- SUPPLIED ENTRIES

=======

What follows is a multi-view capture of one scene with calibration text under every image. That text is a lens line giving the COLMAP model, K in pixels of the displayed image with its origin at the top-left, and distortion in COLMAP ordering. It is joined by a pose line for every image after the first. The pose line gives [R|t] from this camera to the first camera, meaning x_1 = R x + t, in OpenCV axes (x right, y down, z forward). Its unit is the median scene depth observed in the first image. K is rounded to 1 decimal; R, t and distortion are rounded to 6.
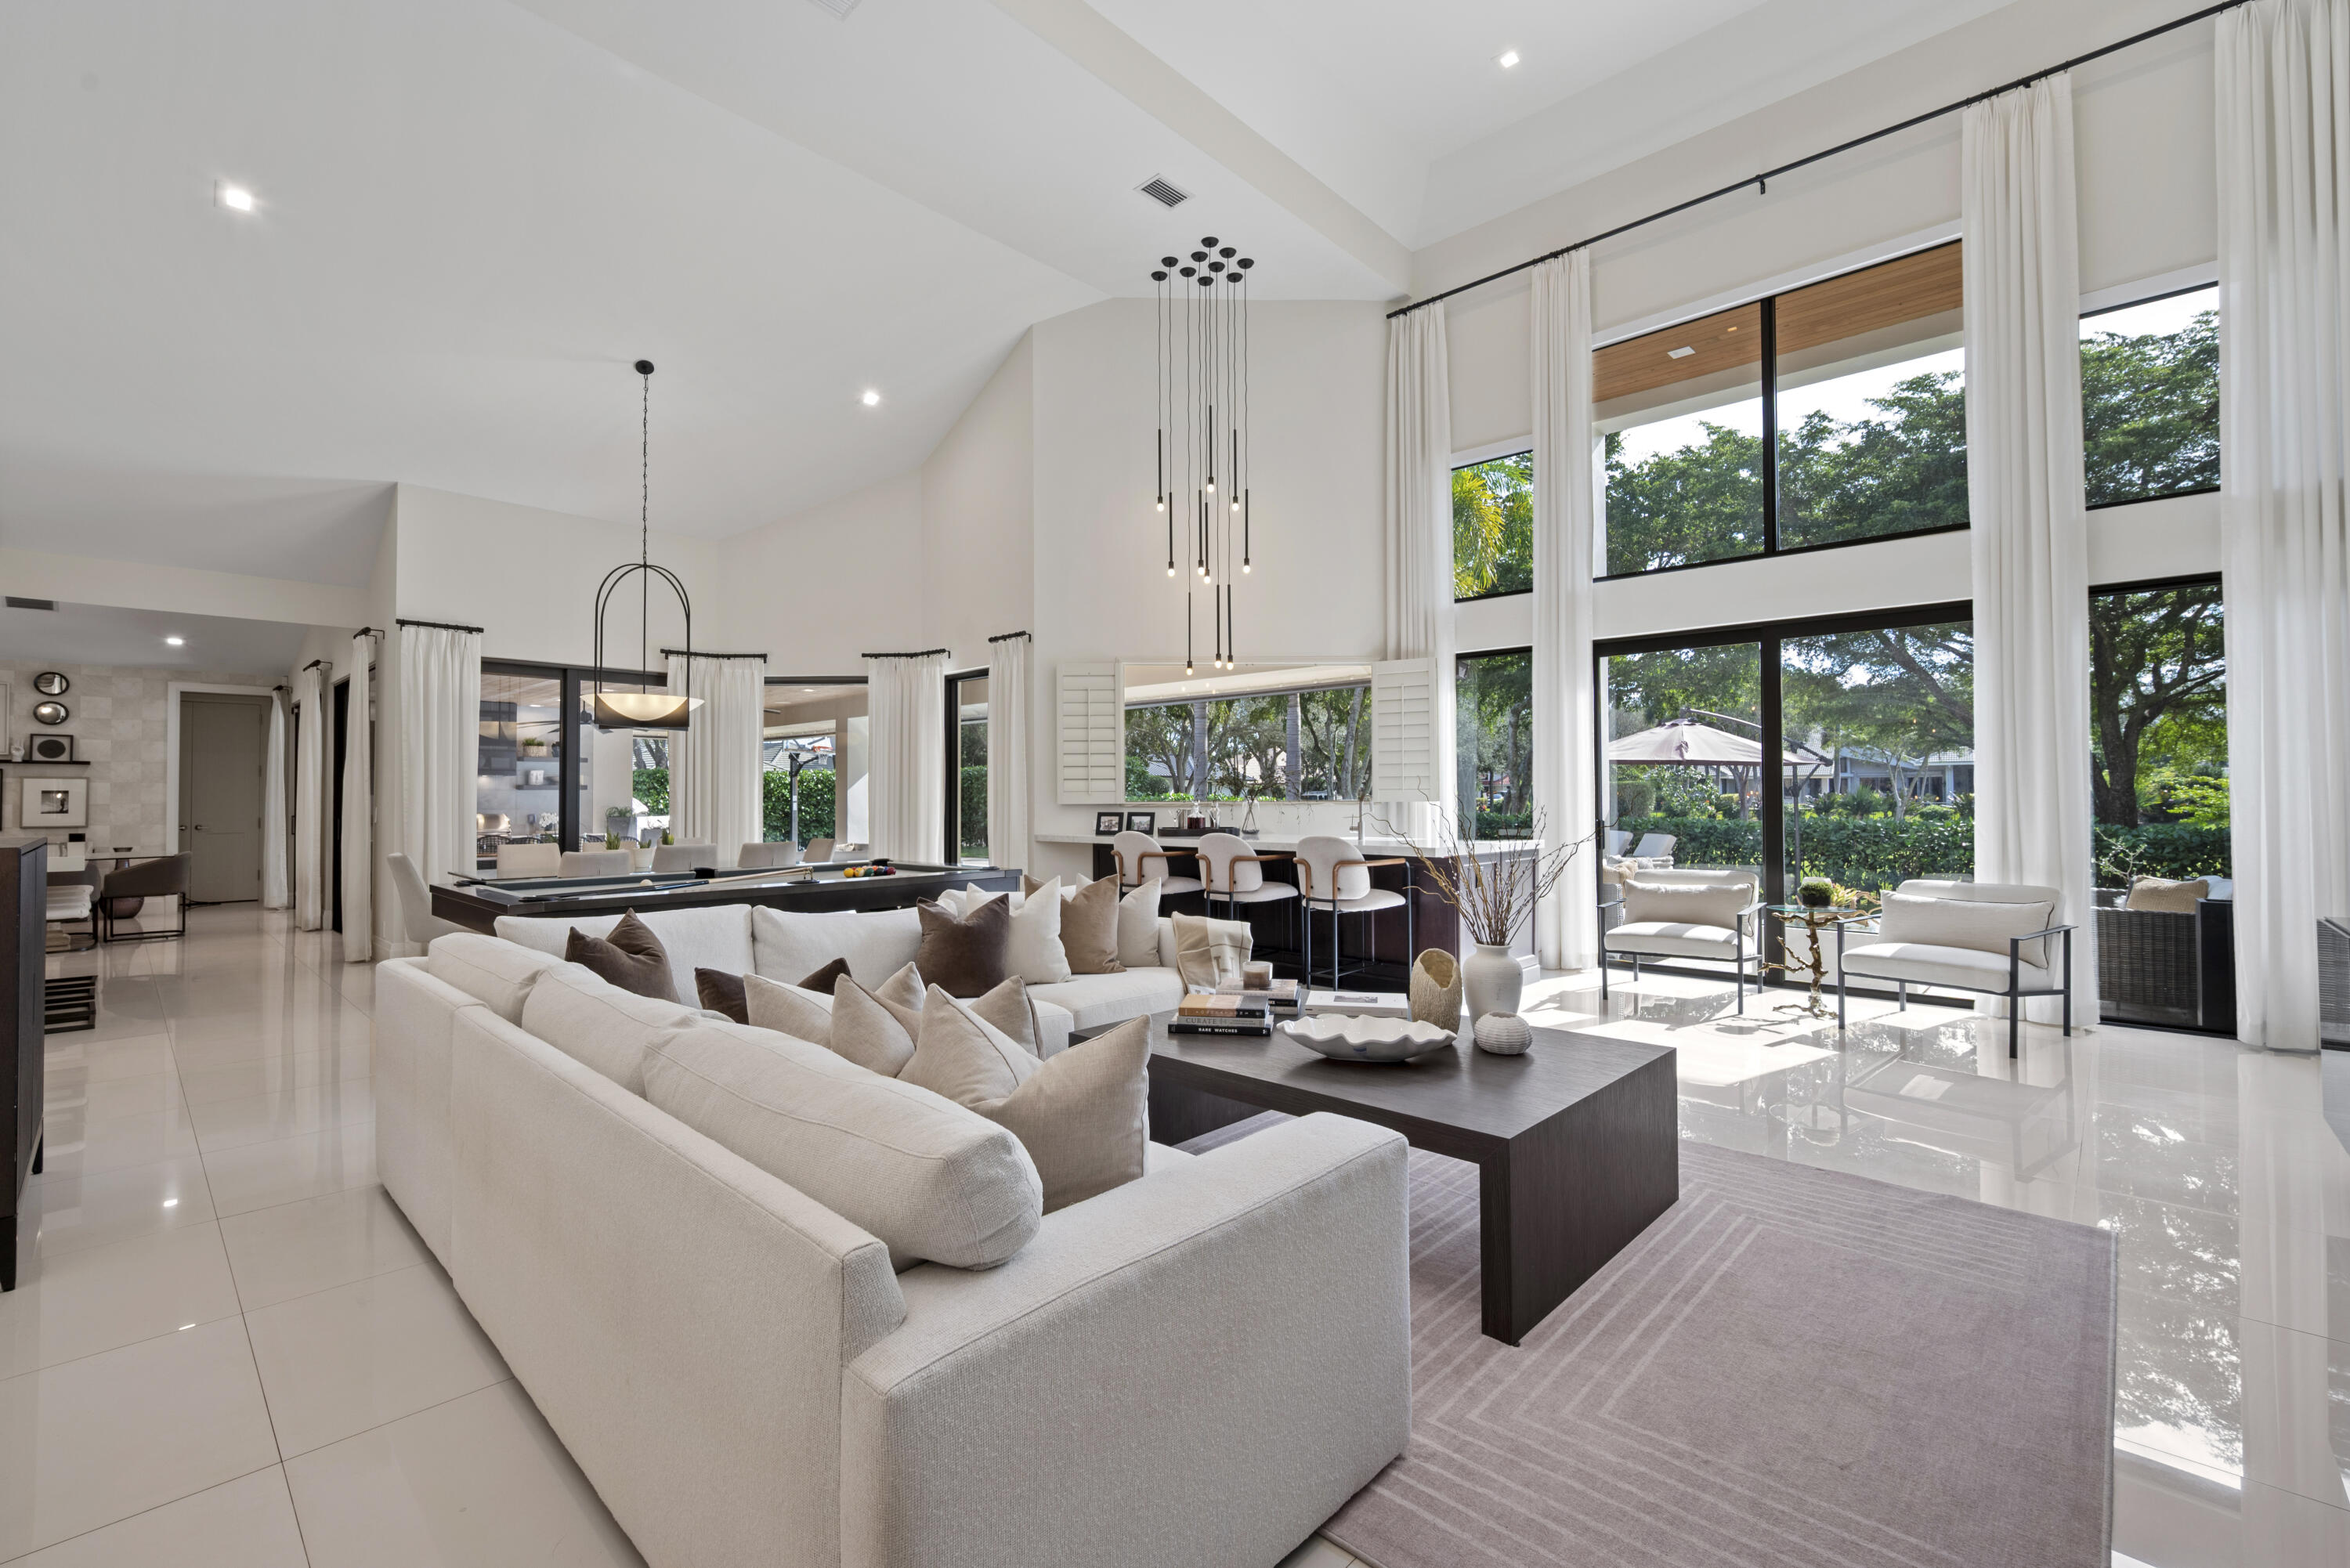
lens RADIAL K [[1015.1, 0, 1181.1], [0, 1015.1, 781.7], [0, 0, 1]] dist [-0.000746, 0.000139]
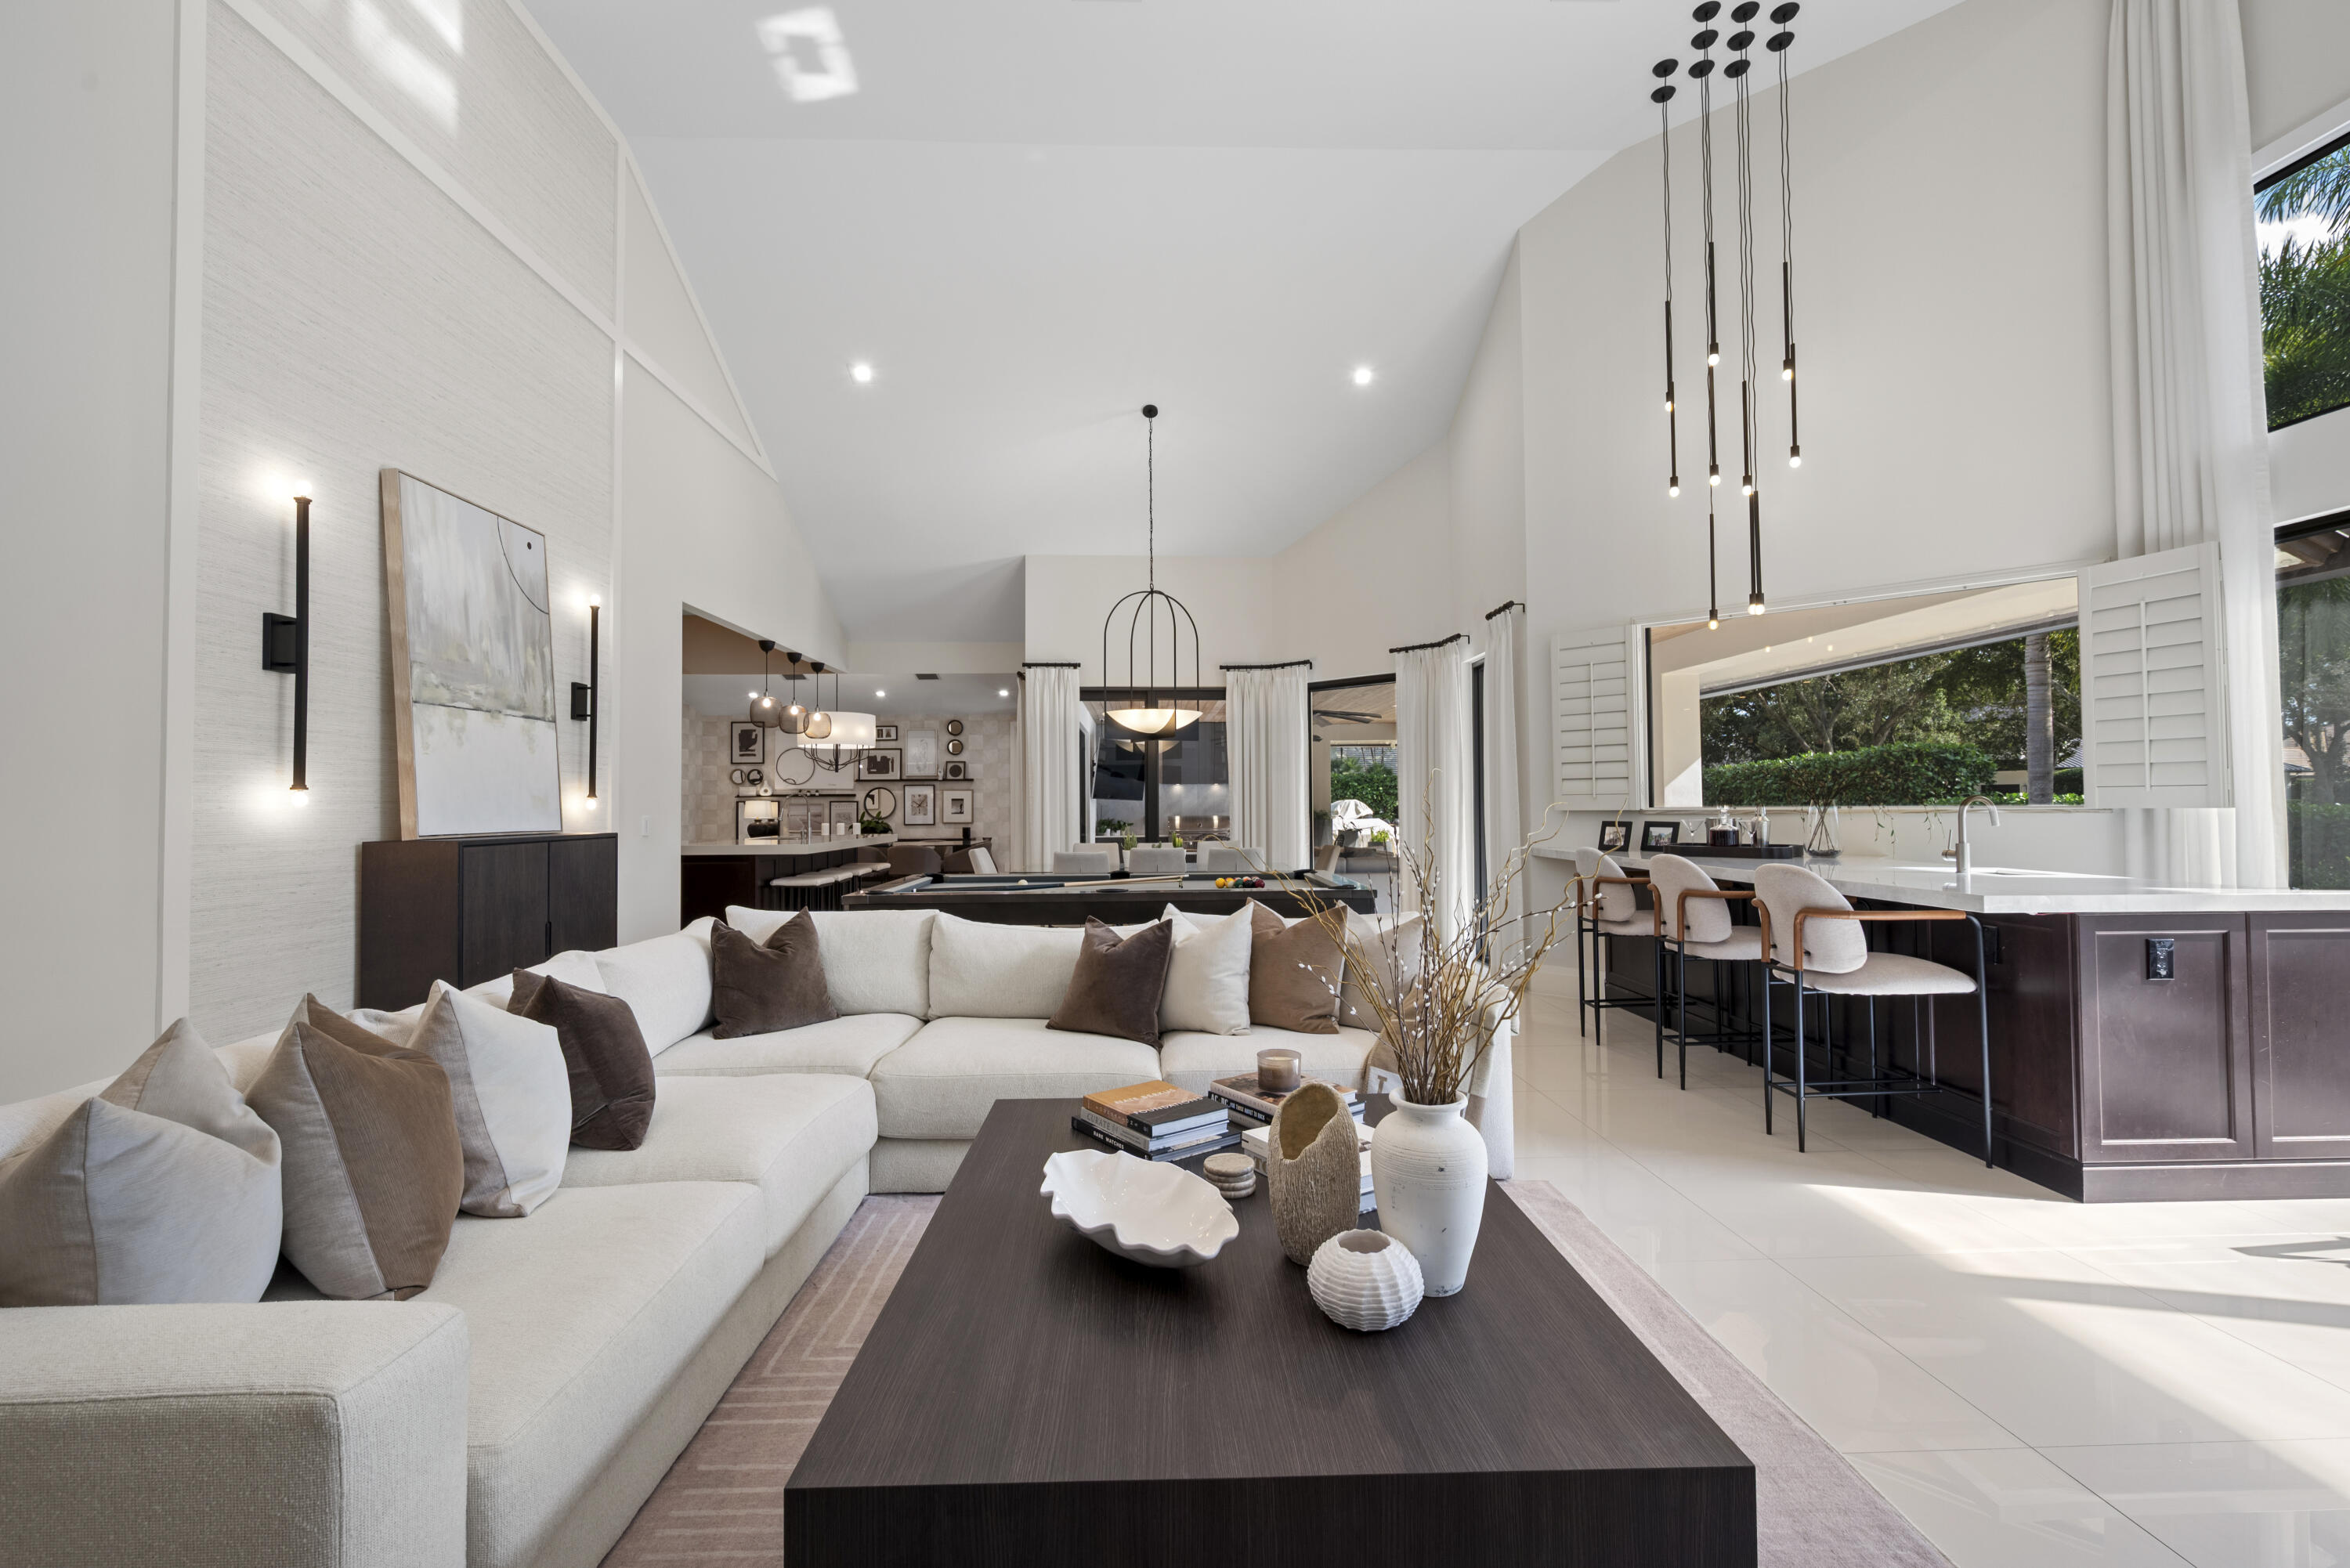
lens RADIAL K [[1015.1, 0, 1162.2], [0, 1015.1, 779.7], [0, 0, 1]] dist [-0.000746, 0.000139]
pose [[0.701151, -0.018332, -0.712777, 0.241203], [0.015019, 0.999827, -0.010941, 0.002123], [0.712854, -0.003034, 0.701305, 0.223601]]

=======

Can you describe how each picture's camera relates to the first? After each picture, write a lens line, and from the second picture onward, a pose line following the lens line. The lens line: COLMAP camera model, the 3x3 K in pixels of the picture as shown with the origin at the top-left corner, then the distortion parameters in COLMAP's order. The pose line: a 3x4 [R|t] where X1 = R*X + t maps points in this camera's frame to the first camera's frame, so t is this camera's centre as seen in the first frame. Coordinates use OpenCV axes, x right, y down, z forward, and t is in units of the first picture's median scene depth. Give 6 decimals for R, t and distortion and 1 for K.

=======

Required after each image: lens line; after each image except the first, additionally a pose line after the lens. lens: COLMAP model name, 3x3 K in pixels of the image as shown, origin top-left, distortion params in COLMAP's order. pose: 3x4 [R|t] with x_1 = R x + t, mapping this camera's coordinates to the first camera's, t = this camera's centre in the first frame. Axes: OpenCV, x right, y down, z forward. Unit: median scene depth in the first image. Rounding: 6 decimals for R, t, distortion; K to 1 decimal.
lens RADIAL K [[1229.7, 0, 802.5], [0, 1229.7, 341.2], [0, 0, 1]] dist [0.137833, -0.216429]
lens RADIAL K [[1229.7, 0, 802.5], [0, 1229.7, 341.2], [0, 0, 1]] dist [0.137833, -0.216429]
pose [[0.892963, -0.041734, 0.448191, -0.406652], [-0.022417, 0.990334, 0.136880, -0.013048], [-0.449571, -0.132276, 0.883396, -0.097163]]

=======

- EXERCISE GOAL
Please put the entries from the line containing "What follows is" through the line containing "-0.003034, 0.701305, 0.223601]]" into a JSON list of strings, one string per line, with blank lines skipped. Include both of those lines and leave the pictures out.

- RESULT FOR THIS EXERCISE
[
  "What follows is a multi-view capture of one scene with calibration text under every image. That text is a lens line giving the COLMAP model, K in pixels of the displayed image with its origin at the top-left, and distortion in COLMAP ordering. It is joined by a pose line for every image after the first. The pose line gives [R|t] from this camera to the first camera, meaning x_1 = R x + t, in OpenCV axes (x right, y down, z forward). Its unit is the median scene depth observed in the first image. K is rounded to 1 decimal; R, t and distortion are rounded to 6.",
  "lens RADIAL K [[1015.1, 0, 1181.1], [0, 1015.1, 781.7], [0, 0, 1]] dist [-0.000746, 0.000139]",
  "lens RADIAL K [[1015.1, 0, 1162.2], [0, 1015.1, 779.7], [0, 0, 1]] dist [-0.000746, 0.000139]",
  "pose [[0.701151, -0.018332, -0.712777, 0.241203], [0.015019, 0.999827, -0.010941, 0.002123], [0.712854, -0.003034, 0.701305, 0.223601]]"
]